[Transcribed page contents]
==============================

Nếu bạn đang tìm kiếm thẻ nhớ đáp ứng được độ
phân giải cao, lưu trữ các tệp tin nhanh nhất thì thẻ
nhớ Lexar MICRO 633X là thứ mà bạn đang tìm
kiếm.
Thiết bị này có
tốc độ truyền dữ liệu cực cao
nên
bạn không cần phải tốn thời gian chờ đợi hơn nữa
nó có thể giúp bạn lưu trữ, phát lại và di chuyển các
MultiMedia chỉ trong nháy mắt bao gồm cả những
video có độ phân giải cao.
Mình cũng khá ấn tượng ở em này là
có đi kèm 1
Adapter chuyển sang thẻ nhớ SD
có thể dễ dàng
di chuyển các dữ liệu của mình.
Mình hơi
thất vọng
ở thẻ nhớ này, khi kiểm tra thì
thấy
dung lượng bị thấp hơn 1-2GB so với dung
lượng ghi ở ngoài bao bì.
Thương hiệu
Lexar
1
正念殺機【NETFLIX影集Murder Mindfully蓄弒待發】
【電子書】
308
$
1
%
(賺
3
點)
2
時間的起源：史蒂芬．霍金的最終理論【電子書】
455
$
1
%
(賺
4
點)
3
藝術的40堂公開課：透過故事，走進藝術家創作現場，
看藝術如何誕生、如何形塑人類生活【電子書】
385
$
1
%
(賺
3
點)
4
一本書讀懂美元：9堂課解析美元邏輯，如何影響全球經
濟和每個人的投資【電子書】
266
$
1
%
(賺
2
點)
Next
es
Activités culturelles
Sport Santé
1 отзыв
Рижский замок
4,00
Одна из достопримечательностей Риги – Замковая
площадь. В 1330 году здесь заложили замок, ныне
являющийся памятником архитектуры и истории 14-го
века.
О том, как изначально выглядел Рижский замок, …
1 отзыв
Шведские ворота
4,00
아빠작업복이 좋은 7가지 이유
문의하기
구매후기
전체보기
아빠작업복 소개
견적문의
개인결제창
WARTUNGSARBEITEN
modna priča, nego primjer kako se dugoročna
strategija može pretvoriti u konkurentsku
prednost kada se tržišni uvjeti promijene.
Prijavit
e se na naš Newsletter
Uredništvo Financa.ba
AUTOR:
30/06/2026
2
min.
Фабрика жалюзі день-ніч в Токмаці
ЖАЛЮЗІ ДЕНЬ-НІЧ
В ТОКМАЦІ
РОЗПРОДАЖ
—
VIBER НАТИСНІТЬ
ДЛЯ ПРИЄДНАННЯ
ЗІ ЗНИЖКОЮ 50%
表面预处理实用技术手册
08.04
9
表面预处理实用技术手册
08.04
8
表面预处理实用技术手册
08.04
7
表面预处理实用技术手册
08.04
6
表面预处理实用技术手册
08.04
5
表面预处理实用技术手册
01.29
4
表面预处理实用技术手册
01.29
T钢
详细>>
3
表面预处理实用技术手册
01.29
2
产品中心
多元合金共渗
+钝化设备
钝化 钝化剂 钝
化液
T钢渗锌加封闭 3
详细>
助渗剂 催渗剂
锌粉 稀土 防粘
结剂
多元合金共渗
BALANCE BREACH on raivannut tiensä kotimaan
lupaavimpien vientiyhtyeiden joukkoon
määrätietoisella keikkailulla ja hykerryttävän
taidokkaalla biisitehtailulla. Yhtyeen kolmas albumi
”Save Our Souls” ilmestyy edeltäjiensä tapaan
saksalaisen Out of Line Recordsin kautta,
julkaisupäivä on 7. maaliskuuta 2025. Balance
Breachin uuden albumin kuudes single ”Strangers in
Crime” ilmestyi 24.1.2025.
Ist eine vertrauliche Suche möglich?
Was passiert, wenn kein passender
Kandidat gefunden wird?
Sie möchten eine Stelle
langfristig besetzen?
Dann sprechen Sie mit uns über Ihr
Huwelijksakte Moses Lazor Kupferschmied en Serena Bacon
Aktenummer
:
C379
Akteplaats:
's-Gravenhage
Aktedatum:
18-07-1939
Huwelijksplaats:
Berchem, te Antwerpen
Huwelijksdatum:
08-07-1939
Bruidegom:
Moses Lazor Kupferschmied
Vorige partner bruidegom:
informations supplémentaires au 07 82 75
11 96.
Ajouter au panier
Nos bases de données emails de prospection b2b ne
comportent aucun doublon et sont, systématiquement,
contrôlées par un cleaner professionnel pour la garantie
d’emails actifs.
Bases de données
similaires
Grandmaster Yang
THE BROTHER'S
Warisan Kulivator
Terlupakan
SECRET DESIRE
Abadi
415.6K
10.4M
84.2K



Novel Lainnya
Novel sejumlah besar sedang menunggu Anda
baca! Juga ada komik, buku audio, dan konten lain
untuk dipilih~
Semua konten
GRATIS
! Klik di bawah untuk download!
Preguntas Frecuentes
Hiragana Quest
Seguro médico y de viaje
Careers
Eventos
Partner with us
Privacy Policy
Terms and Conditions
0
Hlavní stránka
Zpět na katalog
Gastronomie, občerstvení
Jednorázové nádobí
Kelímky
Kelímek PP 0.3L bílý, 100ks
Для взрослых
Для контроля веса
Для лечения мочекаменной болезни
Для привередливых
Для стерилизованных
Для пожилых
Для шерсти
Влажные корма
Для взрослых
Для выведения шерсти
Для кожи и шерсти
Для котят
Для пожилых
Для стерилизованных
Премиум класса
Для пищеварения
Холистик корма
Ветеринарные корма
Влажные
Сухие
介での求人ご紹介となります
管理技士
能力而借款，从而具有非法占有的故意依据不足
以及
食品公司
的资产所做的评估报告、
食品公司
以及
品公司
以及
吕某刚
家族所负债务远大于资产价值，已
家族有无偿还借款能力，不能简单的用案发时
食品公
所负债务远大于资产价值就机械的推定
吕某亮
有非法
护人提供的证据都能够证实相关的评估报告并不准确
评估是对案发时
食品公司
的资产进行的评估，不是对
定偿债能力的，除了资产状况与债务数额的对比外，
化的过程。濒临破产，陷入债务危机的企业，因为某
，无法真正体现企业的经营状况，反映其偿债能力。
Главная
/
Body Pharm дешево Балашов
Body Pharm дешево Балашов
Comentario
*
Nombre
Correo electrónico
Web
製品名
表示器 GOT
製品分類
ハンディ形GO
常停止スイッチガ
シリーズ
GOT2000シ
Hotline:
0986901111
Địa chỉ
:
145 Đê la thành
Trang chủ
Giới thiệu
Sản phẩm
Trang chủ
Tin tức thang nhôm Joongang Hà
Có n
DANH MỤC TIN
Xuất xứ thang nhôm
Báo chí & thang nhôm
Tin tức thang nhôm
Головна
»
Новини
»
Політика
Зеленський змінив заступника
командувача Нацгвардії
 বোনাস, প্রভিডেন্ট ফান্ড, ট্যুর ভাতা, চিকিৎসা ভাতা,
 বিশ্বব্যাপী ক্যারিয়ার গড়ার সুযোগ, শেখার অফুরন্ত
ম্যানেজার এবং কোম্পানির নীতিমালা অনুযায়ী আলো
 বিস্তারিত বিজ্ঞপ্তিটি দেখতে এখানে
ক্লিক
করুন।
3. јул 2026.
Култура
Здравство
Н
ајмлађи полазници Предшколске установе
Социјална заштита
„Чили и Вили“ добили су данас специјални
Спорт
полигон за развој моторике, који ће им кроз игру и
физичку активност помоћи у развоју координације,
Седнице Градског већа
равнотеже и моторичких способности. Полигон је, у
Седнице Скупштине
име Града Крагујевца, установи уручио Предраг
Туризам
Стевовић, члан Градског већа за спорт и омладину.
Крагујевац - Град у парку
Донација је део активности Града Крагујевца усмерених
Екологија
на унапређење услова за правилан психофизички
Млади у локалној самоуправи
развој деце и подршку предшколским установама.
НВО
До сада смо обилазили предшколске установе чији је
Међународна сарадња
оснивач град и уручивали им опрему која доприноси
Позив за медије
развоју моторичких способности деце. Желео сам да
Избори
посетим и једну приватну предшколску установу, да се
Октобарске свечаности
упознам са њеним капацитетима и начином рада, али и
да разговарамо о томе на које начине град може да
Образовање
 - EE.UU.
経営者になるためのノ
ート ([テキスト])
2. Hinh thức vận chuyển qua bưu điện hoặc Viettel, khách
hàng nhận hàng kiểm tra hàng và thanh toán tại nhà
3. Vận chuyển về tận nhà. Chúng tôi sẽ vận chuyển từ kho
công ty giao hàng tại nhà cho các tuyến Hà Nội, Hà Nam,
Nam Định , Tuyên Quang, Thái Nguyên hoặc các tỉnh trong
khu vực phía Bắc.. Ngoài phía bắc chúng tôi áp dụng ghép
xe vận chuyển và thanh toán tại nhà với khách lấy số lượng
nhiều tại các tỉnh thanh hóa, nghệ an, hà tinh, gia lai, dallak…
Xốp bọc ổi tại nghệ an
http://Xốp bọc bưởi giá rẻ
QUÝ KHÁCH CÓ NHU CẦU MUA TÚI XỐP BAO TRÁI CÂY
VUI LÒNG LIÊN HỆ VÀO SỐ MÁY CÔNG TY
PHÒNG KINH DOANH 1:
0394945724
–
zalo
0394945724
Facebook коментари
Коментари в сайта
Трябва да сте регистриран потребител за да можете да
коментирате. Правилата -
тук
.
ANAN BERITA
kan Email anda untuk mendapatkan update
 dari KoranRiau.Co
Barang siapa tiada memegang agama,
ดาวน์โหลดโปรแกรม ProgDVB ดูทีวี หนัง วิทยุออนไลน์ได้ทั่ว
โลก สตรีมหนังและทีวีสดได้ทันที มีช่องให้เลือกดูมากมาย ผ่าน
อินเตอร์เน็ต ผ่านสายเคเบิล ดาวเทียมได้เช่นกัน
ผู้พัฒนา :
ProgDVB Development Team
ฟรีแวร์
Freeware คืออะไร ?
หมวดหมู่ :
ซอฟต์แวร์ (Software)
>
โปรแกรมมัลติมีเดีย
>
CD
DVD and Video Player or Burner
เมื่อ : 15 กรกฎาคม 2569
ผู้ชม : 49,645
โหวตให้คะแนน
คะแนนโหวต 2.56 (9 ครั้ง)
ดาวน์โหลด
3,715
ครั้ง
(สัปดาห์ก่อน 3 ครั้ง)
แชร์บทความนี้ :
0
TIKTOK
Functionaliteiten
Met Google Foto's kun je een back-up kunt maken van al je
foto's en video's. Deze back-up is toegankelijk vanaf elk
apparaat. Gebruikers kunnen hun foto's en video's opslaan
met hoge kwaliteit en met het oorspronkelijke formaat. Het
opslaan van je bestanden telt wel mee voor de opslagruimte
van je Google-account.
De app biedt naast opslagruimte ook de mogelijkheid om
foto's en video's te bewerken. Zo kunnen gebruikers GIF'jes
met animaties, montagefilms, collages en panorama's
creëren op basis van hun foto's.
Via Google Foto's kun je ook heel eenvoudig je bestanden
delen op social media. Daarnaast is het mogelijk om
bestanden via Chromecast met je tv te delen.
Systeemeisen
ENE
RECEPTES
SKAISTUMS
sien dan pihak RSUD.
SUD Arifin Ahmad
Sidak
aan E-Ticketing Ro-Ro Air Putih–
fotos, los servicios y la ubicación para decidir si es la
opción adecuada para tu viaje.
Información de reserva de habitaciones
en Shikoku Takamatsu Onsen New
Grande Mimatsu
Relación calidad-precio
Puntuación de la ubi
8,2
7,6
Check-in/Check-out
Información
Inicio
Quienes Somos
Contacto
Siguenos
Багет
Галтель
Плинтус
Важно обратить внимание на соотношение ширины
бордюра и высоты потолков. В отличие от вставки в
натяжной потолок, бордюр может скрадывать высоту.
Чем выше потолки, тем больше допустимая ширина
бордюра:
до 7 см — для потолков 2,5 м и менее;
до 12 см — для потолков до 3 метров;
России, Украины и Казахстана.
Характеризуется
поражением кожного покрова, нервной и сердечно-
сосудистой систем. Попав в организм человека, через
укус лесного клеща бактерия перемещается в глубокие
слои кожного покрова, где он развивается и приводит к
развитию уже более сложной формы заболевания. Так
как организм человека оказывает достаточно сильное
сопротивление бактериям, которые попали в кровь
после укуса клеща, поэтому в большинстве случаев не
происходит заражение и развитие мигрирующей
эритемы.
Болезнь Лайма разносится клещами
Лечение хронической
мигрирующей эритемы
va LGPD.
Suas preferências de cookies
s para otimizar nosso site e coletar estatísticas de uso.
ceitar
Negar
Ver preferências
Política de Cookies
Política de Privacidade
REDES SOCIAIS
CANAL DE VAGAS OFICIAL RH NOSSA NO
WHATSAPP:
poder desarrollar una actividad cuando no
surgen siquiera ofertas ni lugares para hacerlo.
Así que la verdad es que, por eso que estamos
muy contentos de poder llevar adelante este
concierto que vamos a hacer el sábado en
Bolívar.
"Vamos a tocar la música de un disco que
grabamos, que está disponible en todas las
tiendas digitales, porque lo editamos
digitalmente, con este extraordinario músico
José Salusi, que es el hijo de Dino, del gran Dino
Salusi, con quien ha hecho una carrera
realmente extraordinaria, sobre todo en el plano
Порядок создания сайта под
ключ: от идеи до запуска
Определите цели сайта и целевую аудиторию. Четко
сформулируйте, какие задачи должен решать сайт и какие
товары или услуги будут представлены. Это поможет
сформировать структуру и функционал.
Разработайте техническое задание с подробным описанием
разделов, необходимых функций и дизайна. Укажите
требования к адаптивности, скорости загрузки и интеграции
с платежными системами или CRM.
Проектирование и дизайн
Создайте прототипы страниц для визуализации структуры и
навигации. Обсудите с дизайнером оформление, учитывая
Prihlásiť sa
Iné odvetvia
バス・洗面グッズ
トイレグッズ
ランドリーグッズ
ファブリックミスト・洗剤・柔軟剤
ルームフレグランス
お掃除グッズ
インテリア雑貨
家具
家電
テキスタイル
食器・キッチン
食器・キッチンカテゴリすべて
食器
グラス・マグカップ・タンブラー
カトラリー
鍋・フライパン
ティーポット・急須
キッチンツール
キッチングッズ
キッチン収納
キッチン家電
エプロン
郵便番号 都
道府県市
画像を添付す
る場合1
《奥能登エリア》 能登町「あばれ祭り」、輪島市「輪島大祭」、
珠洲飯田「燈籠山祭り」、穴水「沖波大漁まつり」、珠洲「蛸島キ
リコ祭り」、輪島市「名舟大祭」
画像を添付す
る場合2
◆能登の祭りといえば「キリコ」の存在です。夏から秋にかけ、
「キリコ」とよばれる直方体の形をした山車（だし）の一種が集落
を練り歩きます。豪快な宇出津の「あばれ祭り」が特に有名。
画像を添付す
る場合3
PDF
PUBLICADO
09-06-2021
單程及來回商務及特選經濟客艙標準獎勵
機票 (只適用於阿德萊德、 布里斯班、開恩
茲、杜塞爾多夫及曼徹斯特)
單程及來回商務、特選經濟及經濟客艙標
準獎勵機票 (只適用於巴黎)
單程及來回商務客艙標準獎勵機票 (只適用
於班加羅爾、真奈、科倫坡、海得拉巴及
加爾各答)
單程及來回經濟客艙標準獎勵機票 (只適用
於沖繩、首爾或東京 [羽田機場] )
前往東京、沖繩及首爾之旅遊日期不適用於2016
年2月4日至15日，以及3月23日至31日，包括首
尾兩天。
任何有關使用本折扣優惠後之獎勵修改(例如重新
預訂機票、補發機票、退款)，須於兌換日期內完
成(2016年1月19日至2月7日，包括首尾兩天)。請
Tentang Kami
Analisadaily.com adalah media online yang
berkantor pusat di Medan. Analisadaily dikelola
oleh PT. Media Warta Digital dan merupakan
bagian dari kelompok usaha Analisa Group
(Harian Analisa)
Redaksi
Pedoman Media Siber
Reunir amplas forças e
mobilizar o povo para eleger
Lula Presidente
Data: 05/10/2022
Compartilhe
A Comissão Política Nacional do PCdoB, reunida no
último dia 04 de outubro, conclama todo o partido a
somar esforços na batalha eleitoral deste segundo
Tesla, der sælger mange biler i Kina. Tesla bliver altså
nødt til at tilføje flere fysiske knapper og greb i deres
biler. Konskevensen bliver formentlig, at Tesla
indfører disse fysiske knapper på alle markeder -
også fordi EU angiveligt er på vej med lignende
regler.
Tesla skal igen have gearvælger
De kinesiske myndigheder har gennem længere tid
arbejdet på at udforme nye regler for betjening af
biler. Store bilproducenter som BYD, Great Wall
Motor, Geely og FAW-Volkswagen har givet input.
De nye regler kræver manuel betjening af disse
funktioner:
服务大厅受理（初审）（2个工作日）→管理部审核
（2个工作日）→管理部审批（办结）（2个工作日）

==============================

What the task asks:
Extract every line from the records above that contains the word "већа".

Solved exercise:
Седнице Градског већа
Стевовић, члан Градског већа за спорт и омладину.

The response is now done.